Stored data entries
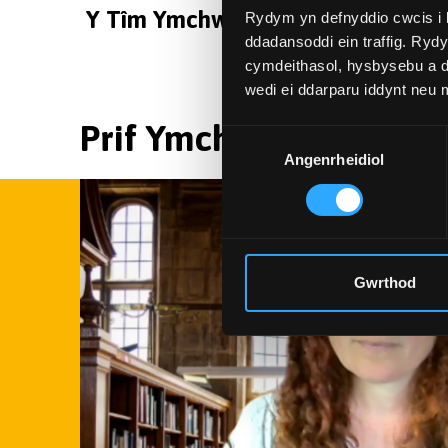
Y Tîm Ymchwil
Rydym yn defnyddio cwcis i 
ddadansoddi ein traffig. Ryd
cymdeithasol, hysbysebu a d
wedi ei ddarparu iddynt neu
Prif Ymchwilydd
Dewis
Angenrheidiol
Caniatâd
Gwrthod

--

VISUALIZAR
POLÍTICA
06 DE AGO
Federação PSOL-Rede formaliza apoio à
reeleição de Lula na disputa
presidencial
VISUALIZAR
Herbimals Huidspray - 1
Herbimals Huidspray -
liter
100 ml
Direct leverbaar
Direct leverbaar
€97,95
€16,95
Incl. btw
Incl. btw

==

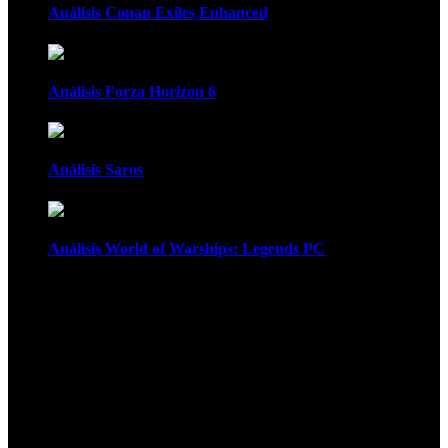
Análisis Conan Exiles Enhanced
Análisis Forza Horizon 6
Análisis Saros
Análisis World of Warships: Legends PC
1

▶ _Task brief_
Locate every line in the entries above that contains the word "Herbimals" and copy each of those lines out.

▶ _Written answer_
Herbimals Huidspray - 1
Herbimals Huidspray -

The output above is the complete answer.